Ad Familiares 10.21
Ad Familiares 10.21
Headnote
L. Munatius Plancus to Cicero, written from camp shortly before the Ides of May 43 BC according to the Perseus dateline Scr. in castris pnd. Id. Mai. a. 711 (43); but the events the letter narrates — the Isara bridge and the warning from Laterensis — belong to the days immediately preceding Lepidus’s defection on 29 May, so a dating in late May or the very beginning of June is what the contents require.
The letter is the apologia for an alliance that fell apart in Plancus’s hands. He had written confidently two days earlier that Lepidus was a good man and the war would be conducted by joint counsel; this letter unwrites that.

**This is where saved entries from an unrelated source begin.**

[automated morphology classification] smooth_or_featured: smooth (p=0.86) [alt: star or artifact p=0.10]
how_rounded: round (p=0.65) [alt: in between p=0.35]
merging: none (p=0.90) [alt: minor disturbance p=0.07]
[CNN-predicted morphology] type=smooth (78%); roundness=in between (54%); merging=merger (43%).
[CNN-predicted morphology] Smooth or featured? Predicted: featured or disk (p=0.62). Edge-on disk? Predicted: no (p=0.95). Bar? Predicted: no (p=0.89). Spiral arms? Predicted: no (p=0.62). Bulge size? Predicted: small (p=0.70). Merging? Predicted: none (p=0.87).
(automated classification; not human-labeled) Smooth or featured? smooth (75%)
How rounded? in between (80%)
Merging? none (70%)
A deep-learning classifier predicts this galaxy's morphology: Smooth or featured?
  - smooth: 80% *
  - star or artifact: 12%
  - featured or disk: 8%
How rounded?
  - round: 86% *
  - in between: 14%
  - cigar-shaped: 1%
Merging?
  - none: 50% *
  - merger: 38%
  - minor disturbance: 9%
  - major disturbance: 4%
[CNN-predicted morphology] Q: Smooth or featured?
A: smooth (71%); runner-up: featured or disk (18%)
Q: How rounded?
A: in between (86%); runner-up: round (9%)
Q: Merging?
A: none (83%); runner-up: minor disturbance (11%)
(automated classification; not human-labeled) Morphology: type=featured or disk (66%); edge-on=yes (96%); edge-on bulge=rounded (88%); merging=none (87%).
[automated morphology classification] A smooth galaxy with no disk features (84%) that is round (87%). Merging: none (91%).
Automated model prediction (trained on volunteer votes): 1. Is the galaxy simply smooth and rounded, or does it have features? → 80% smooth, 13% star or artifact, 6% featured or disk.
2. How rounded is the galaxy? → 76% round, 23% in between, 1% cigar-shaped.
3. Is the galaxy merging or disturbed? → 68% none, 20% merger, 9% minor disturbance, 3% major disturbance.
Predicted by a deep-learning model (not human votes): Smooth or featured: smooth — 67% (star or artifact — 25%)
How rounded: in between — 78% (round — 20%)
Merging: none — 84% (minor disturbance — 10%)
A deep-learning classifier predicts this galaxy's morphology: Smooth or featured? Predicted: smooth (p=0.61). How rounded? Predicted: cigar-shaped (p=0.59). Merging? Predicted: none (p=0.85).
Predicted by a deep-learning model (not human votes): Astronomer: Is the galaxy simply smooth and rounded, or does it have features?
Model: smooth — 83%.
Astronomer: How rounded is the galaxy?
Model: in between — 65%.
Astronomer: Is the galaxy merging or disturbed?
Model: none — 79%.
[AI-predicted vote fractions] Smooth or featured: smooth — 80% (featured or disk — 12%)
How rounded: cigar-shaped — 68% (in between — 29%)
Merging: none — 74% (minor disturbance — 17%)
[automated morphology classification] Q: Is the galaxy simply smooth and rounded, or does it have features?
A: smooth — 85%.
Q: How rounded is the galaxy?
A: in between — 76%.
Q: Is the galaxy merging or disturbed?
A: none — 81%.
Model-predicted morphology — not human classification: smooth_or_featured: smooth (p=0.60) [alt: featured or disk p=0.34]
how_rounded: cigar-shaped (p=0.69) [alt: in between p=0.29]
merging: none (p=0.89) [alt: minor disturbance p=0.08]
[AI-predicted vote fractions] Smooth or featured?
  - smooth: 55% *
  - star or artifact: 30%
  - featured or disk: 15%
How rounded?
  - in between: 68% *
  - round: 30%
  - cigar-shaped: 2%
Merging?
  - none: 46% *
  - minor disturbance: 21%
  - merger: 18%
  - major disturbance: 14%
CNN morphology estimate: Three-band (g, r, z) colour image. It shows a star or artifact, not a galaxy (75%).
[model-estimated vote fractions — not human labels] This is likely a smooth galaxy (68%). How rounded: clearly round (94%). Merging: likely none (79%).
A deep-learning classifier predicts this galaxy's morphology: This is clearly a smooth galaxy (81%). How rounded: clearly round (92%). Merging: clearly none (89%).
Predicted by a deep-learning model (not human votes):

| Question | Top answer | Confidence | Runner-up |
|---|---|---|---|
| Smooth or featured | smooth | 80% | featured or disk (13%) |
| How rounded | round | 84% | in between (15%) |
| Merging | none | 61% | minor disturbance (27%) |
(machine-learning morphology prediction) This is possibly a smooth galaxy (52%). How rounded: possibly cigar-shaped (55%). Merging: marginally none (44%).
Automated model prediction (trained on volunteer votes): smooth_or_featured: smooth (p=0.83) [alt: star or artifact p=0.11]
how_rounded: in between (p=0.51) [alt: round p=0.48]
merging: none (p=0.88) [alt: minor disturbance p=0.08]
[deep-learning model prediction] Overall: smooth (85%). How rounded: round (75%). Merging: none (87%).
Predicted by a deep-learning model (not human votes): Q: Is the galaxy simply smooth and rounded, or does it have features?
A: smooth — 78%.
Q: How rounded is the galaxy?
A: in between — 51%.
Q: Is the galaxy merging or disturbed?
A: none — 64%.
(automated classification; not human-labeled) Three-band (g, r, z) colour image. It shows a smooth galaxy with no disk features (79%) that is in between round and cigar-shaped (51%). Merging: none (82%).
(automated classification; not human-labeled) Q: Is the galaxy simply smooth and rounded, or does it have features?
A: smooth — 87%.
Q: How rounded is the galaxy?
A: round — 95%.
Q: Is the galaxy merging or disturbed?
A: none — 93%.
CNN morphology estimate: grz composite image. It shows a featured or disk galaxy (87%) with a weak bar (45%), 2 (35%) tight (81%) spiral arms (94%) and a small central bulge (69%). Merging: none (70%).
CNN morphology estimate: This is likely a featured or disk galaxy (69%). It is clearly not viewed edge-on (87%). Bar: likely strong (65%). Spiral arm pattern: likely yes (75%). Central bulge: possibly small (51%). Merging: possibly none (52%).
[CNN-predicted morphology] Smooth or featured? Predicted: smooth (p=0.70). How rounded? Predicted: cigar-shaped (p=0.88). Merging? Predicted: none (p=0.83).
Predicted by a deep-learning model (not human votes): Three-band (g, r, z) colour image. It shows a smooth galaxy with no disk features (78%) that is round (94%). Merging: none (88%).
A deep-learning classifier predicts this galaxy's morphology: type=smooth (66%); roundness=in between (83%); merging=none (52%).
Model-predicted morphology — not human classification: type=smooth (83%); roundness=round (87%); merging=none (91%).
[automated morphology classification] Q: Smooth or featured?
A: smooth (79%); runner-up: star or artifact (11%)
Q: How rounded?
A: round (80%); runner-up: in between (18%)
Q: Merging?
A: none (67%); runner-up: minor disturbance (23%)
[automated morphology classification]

The Isara has been bridged in a single day on Lepidus’s urging; an orderly then arrives with a fresh dispatch telling Plancus not to come — Lepidus, Plancus suspects, wants to keep the glory to himself. Plancus’s tone is candidly self-incriminating about this — “I will lay bare my rash plan to you” — and the candour is part of the self-defence. Then comes the letter of Laterensis, the upright Senate-appointee inside Lepidus’s camp, warning that Lepidus’s good faith is gone and that he, Laterensis, considers his own pledge to vouch for it discharged. The mutinous shout from Lepidus’s troops — “we want peace, we will not fight” — which Lepidus neither punishes nor cures, is the proof. Plancus pulls back, keeps the army intact, and asks Cicero to hurry an army up from Italy. The closing imperatives — send the army quickly, before the enemy gather and our side falter — are the operative request the letter is built to deliver.